» Request
Copy the data word for word, from the line containing "Total Revenue, Gross" through the line containing "Between 2022-07-28 12:10:44", including both of those lines.

» Data for this task

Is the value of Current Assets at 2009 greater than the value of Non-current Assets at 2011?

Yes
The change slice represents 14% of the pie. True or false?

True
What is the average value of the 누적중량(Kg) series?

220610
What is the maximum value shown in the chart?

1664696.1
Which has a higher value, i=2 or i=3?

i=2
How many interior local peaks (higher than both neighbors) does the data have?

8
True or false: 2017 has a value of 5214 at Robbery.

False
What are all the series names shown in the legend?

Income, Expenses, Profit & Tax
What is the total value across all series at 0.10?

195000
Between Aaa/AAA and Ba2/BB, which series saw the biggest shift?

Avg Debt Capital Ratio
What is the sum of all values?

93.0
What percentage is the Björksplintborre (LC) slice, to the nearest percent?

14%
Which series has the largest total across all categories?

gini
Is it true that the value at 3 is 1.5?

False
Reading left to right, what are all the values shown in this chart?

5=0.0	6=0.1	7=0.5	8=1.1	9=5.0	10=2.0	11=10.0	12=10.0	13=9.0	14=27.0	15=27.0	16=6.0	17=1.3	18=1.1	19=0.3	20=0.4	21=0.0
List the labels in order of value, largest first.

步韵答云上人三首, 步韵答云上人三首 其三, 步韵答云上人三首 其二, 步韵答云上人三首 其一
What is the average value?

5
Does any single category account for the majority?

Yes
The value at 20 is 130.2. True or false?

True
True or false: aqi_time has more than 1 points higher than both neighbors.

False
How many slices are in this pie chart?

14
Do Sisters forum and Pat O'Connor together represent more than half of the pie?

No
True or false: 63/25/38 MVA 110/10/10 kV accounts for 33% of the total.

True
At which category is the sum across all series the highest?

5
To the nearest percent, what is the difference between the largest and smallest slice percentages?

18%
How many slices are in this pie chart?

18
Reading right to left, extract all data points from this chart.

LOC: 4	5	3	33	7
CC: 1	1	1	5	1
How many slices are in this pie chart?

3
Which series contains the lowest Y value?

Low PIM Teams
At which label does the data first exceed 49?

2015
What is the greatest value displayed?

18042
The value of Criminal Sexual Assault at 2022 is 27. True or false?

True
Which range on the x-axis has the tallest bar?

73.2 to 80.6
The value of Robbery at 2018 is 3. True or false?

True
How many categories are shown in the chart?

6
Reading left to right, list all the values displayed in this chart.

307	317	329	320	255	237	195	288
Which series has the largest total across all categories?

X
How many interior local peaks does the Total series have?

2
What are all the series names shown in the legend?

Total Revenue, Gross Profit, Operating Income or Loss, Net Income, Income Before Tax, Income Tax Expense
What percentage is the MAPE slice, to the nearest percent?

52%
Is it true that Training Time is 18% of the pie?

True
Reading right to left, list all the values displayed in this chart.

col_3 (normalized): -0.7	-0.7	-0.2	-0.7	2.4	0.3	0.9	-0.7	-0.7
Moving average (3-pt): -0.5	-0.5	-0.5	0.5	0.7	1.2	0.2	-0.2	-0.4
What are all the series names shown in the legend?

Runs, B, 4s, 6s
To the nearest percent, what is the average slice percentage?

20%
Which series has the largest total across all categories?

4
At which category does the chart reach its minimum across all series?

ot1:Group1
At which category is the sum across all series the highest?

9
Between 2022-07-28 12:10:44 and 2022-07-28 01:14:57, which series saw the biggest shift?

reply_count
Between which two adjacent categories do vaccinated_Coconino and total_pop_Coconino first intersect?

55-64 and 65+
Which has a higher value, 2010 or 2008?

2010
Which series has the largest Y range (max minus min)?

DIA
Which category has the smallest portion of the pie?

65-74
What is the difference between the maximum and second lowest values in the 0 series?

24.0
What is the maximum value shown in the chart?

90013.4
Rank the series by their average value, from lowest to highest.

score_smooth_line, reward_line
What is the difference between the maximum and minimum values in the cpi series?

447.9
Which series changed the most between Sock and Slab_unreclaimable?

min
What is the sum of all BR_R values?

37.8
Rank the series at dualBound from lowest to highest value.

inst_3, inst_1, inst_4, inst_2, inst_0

» Output of the task
Total Revenue, Gross Profit, Operating Income or Loss, Net Income, Income Before Tax, Income Tax Expense
What percentage is the MAPE slice, to the nearest percent?

52%
Is it true that Training Time is 18% of the pie?

True
Reading right to left, list all the values displayed in this chart.

col_3 (normalized): -0.7	-0.7	-0.2	-0.7	2.4	0.3	0.9	-0.7	-0.7
Moving average (3-pt): -0.5	-0.5	-0.5	0.5	0.7	1.2	0.2	-0.2	-0.4
What are all the series names shown in the legend?

Runs, B, 4s, 6s
To the nearest percent, what is the average slice percentage?

20%
Which series has the largest total across all categories?

4
At which category does the chart reach its minimum across all series?

ot1:Group1
At which category is the sum across all series the highest?

9
Between 2022-07-28 12:10:44 and 2022-07-28 01:14:57, which series saw the biggest shift?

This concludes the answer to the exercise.